Corporal punishment and violence on kids in school doesn't seem to me a particularly NEW thing. Hell...I'm sure we've all got memories of some teacher or principal wrestling some kid to the ground.
What does seem to be gaining prominence however is a growing number of actual police officers...
Data from the Bureau of Justice Statistics show that the number of full-time law enforcement officers employed by local police departments or sheriff’s offices who were assigned to work as SROs increased between 1997 and 2003 before decreasing slightly in 2007 (the most recent year for which data are available). Data show that a greater proportion of high schools, schools in cities, and schools with enrollments of 1,000 or more report having SROs.
The idea of course was to protect the STUDENTS -- I mean...at least rhetorically -- from other students. Unfortunately once we start adding law officers into the mix we start seeing charges for youthful infractions that SHOULD normally be handled outside the legal framework where the kid has a chance of correcting his actions...
Case in point I know of a case where a 14 year old child in Jr. High touched a girl's butt.
Unacceptable.
But in a building full of young adolescents with disparate upbringings...it's going to happen...and it NEEDS to be corrected. But outside the law for the most part.
In this case a police officer was called and the officer had no choice but to report it and the 14 year old found himself in a situation where he was in court facing the possibility of being on a sex offender registry because his parents didn't teach him proper boundaries and respect. Rather than work on that with the child, the school got the law involved.
So a 14 year old kid who was still young enough to learn right from wrong was thrust into the court system and a prosecuting attorney only interested in exacting harsh punishment.
This is exactly the danger we get into when we start welcoming law enforcement officers into our schools.

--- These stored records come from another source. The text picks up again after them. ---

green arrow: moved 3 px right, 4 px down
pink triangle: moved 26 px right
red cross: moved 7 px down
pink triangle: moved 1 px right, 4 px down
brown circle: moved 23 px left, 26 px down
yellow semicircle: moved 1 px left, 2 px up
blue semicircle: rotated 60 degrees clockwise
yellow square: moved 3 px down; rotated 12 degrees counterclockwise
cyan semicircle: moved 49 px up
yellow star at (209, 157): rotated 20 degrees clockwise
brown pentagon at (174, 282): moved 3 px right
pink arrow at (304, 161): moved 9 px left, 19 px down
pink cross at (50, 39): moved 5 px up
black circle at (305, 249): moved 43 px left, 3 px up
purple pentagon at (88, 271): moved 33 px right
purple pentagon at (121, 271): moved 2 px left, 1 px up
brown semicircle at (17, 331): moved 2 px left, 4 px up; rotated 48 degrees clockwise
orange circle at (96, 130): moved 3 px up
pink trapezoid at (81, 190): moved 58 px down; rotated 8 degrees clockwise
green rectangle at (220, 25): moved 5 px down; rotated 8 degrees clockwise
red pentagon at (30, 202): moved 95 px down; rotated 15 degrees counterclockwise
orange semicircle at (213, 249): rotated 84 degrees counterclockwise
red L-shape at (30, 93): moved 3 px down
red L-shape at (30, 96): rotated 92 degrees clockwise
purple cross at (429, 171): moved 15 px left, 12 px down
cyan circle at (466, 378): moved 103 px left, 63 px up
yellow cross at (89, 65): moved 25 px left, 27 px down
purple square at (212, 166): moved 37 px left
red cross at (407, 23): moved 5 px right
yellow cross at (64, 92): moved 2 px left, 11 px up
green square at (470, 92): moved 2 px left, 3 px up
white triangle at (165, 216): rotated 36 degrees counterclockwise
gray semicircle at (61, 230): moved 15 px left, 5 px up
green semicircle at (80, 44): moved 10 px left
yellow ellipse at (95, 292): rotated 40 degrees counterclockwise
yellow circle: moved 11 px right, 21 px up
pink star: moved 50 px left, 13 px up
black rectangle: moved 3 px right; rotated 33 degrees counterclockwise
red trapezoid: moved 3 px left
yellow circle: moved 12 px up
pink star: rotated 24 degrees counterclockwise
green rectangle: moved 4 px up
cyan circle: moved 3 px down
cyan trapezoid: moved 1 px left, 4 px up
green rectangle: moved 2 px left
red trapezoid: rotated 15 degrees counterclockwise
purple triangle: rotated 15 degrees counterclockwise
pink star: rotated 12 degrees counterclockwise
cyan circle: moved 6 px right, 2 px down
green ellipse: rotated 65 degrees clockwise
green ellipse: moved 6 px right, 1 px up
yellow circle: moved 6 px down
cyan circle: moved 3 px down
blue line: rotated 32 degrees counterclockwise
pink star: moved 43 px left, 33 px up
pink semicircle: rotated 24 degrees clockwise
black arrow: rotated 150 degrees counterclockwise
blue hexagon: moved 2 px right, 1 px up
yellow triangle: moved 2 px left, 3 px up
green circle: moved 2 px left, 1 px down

Schools are places where we LEARN. We learn reading, we learn writing, we learn 'rythatic. But we also learn how to be functional citizens in a theoretically safe environment where sometimes we screw up and while the punishments can be harsh...and sometimes should be...we aren't branded forever with arrest and a rap sheet.
I'm not condoning violence against school children or going back to the days of heavy wooden paddles in the principal's office or Nuns dragging children out of class by their hair or their ear.
I'm simply saying we have no business bringing law officers into a learning environment who are formally arresting school children and dumping them into the correctional and legal environment.
Some folks say the officer in the Spring Valley High School incident should be strung up and did wrong...some say maybe he did right. I believe he shouldn't have been there at all. We haven't stopped violence against kids in our schools. We've just outsourced it to a more malignant force.